### Input material ###
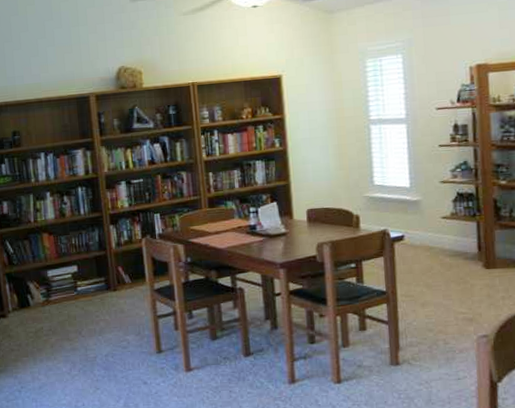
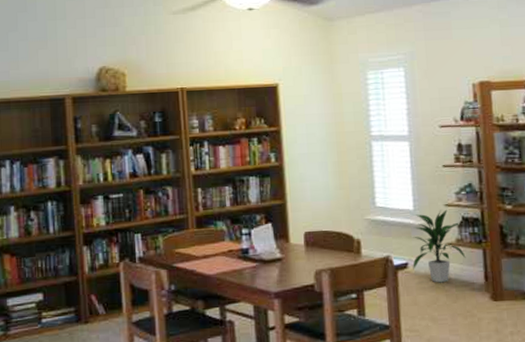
indoor plant: none [409,186,460,253] -> present [413,209,466,283]

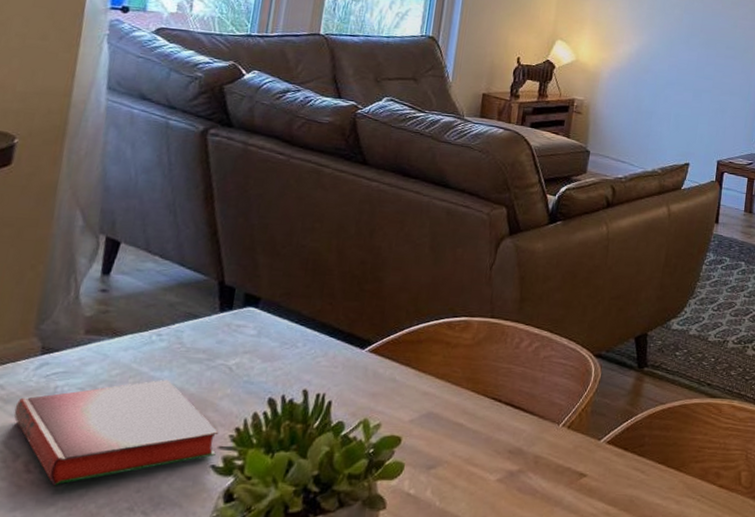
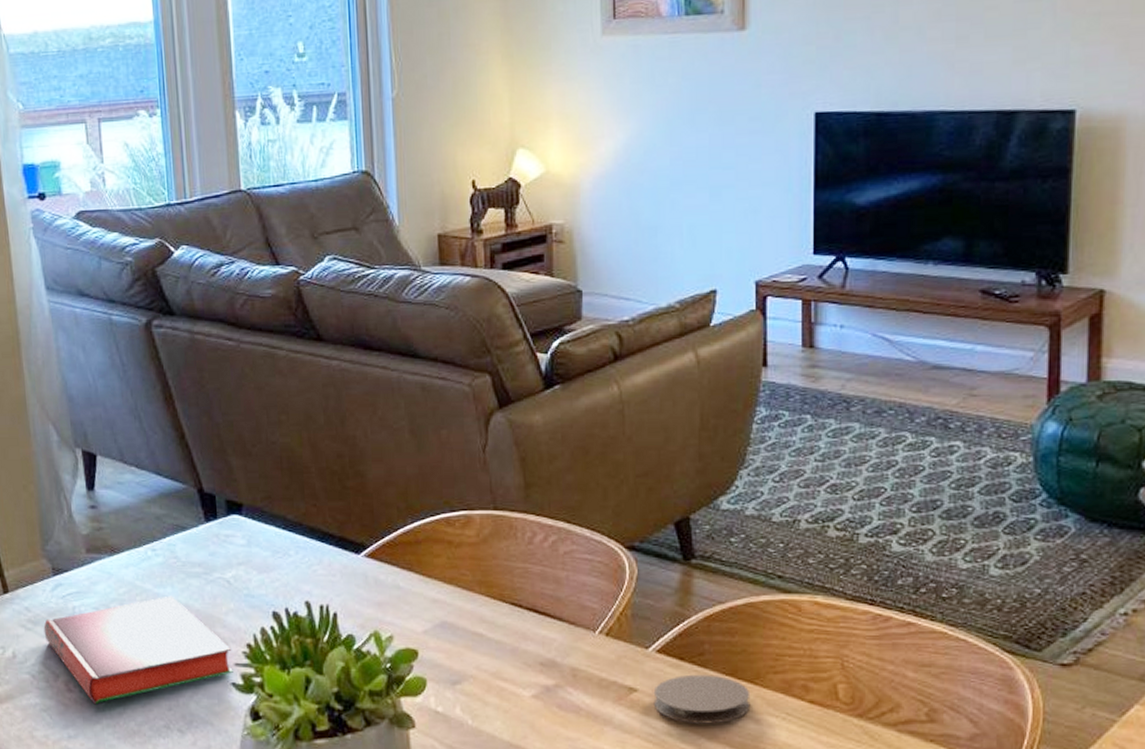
coaster: none [598,462,676,505] -> present [653,674,751,724]

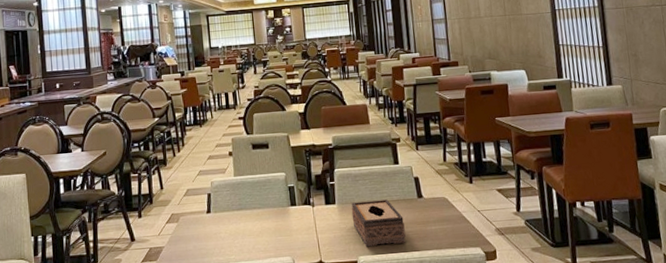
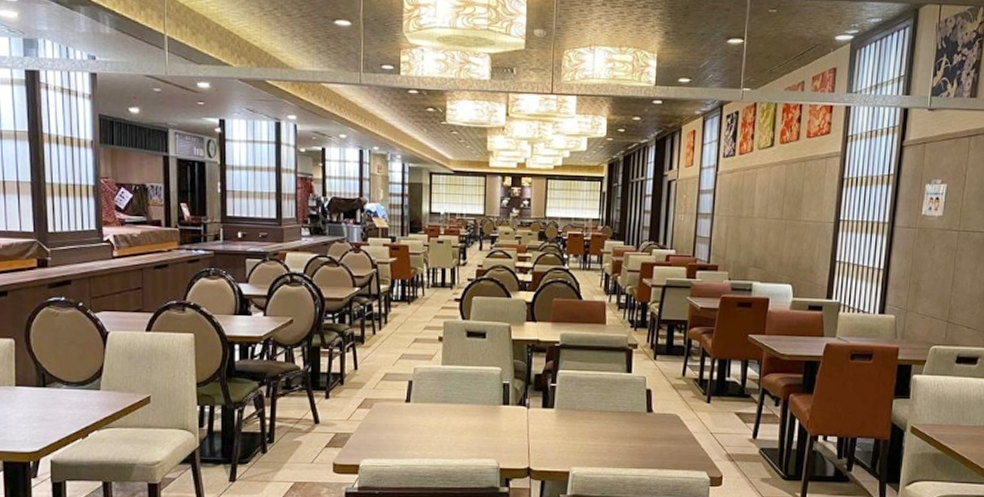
tissue box: present [351,199,406,247] -> none [570,409,627,459]

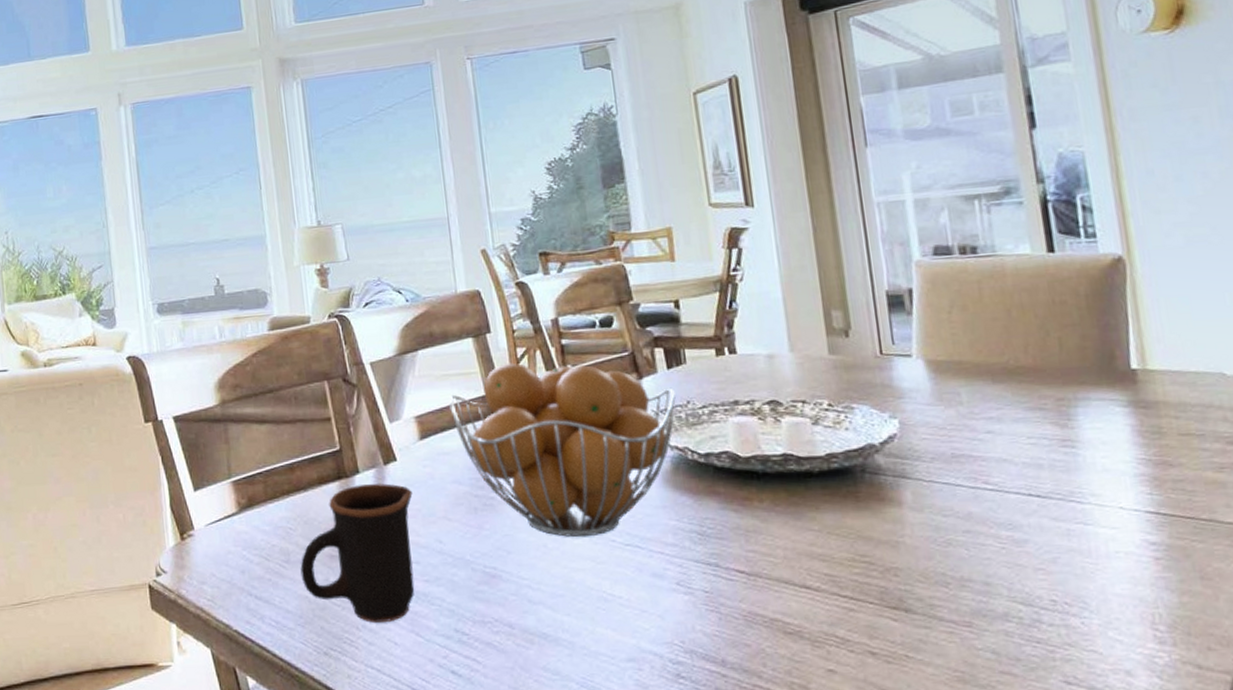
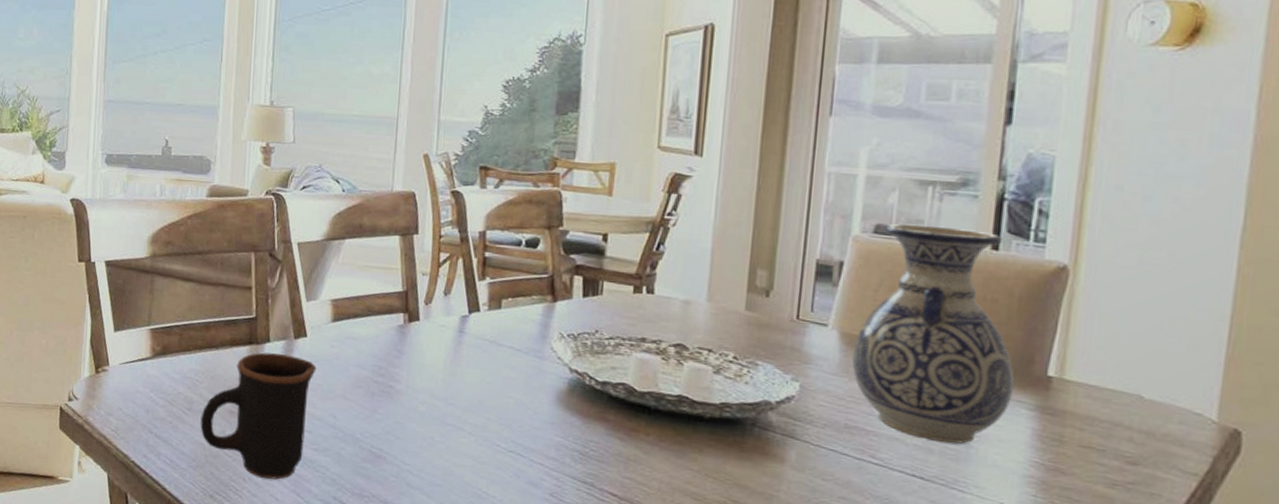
fruit basket: present [449,363,676,537] -> none [366,265,586,438]
vase: none [941,236,1104,455] -> present [851,224,1014,444]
###
[Exercise requirements]
Output the whole listing without change. Any picture is to be left out.

[Response to this task]
indoor plant: none [409,186,460,253] -> present [413,209,466,283]

coaster: none [598,462,676,505] -> present [653,674,751,724]

tissue box: present [351,199,406,247] -> none [570,409,627,459]

fruit basket: present [449,363,676,537] -> none [366,265,586,438]
vase: none [941,236,1104,455] -> present [851,224,1014,444]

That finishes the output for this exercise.